Mercury enters the atmosphere as a gas and can remain airborne several years before it precipitates with rain and falls into bodies of water, where it is ingested by fish. Because mercury is a neurotoxin, people who consume large quantities of fish can develop brain and nervous ailments. Forty-four states have mercury advisories.
Coal-fired power plants are the largest single-known source of mercury emissions in the U.S. Estimates of total mercury emissions from coal-fired plants range from 40 to 52 tons. The U.S. Environmental Protection Agency last March issued its first-ever regulations restricting the emission of mercury from coal-fired power plants. The order mandates reductions of 23 percent by 2010 and 69 percent by 2018.

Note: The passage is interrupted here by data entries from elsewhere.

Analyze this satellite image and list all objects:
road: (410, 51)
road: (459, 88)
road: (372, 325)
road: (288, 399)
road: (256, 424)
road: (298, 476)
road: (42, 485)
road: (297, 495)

In response to that, in full-scale tests at three power plants, says Carlos E. Romero from the Energy Research Center, the Lehigh system reduced flue-gas emissions of mercury by as much as 70 percent or more with modest impact on plant performance and fuel cost.
The reductions were achieved by modifying the physical conditions of power-plant boilers, including flue gas temperature, the size of the coal particles that are burned, the size and unburned carbon level of the fly ash, and the fly ash residence time. These modifications promote the in-flight capture of mercury, Romero said.
The changes in boiler operating conditions prevent mercury from being emitted at the stack and promote its oxidation in the flue gas and adsorption into the fly ash instead. Oxidized mercury is easily captured by scrubbers, filters and other boiler pollution-control equipment.